» Task
Each record must be copied in full and unchanged; any image it holds is excluded.

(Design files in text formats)
════════════════

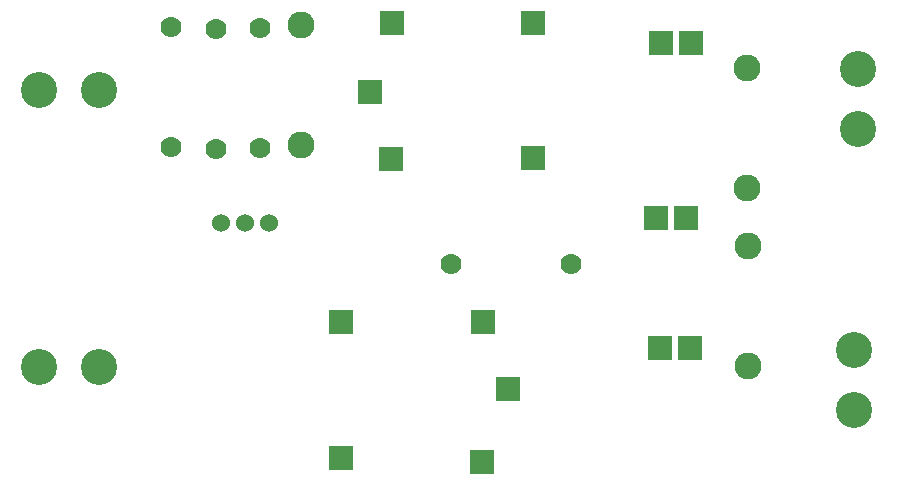
<source format=gbr>
G04 PROTEUS GERBER X2 FILE*
%TF.GenerationSoftware,Labcenter,Proteus,8.13-SP0-Build31525*%
%TF.CreationDate,2024-10-28T14:47:28+00:00*%
%TF.FileFunction,Copper,L1,Top*%
%TF.FilePolarity,Positive*%
%TF.Part,Single*%
%TF.SameCoordinates,{34124c4d-f2d1-4a7d-b498-645d5fdee650}*%
%FSLAX45Y45*%
%MOMM*%
G01*
%TA.AperFunction,ComponentPad*%
%ADD10C,3.048000*%
%ADD11C,1.778000*%
%ADD12C,2.286000*%
%TA.AperFunction,ComponentPad*%
%ADD13R,2.032000X2.032000*%
%TA.AperFunction,ComponentPad*%
%ADD14C,1.524000*%
%TD.AperFunction*%
D10*
X+1250000Y+3700000D03*
X+742000Y+3700000D03*
X+1250000Y+1360000D03*
X+742000Y+1360000D03*
D11*
X+2610000Y+4230000D03*
X+2610000Y+3214000D03*
D12*
X+2960000Y+3234000D03*
X+2960000Y+4250000D03*
D13*
X+3730000Y+4270000D03*
X+3720000Y+3120000D03*
X+3540000Y+3690000D03*
X+4920000Y+4270000D03*
X+4920000Y+3130000D03*
X+6260000Y+4100000D03*
X+6006000Y+4100000D03*
X+6220000Y+2620000D03*
X+5966000Y+2620000D03*
D12*
X+6740000Y+1364000D03*
X+6740000Y+2380000D03*
D13*
X+6250000Y+1520000D03*
X+5996000Y+1520000D03*
D11*
X+5240000Y+2230000D03*
X+4224000Y+2230000D03*
X+2240000Y+3200000D03*
X+2240000Y+4216000D03*
X+1860000Y+4240000D03*
X+1860000Y+3224000D03*
D13*
X+4490000Y+550000D03*
X+4500000Y+1740000D03*
X+4710000Y+1170000D03*
X+3300000Y+590000D03*
X+3300000Y+1740000D03*
D10*
X+7640000Y+1500000D03*
X+7640000Y+992000D03*
D14*
X+2276800Y+2580000D03*
X+2480000Y+2580000D03*
X+2683200Y+2580000D03*
D10*
X+7670000Y+3880000D03*
X+7670000Y+3372000D03*
D12*
X+6730000Y+2874000D03*
X+6730000Y+3890000D03*
M02*

</source>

════════════════

» Answer to the exercise
<source format=gbr>
G04 PROTEUS GERBER X2 FILE*
%TF.GenerationSoftware,Labcenter,Proteus,8.13-SP0-Build31525*%
%TF.CreationDate,2024-10-28T14:47:28+00:00*%
%TF.FileFunction,Copper,L1,Top*%
%TF.FilePolarity,Positive*%
%TF.Part,Single*%
%TF.SameCoordinates,{34124c4d-f2d1-4a7d-b498-645d5fdee650}*%
%FSLAX45Y45*%
%MOMM*%
G01*
%TA.AperFunction,ComponentPad*%
%ADD10C,3.048000*%
%ADD11C,1.778000*%
%ADD12C,2.286000*%
%TA.AperFunction,ComponentPad*%
%ADD13R,2.032000X2.032000*%
%TA.AperFunction,ComponentPad*%
%ADD14C,1.524000*%
%TD.AperFunction*%
D10*
X+1250000Y+3700000D03*
X+742000Y+3700000D03*
X+1250000Y+1360000D03*
X+742000Y+1360000D03*
D11*
X+2610000Y+4230000D03*
X+2610000Y+3214000D03*
D12*
X+2960000Y+3234000D03*
X+2960000Y+4250000D03*
D13*
X+3730000Y+4270000D03*
X+3720000Y+3120000D03*
X+3540000Y+3690000D03*
X+4920000Y+4270000D03*
X+4920000Y+3130000D03*
X+6260000Y+4100000D03*
X+6006000Y+4100000D03*
X+6220000Y+2620000D03*
X+5966000Y+2620000D03*
D12*
X+6740000Y+1364000D03*
X+6740000Y+2380000D03*
D13*
X+6250000Y+1520000D03*
X+5996000Y+1520000D03*
D11*
X+5240000Y+2230000D03*
X+4224000Y+2230000D03*
X+2240000Y+3200000D03*
X+2240000Y+4216000D03*
X+1860000Y+4240000D03*
X+1860000Y+3224000D03*
D13*
X+4490000Y+550000D03*
X+4500000Y+1740000D03*
X+4710000Y+1170000D03*
X+3300000Y+590000D03*
X+3300000Y+1740000D03*
D10*
X+7640000Y+1500000D03*
X+7640000Y+992000D03*
D14*
X+2276800Y+2580000D03*
X+2480000Y+2580000D03*
X+2683200Y+2580000D03*
D10*
X+7670000Y+3880000D03*
X+7670000Y+3372000D03*
D12*
X+6730000Y+2874000D03*
X+6730000Y+3890000D03*
M02*

</source>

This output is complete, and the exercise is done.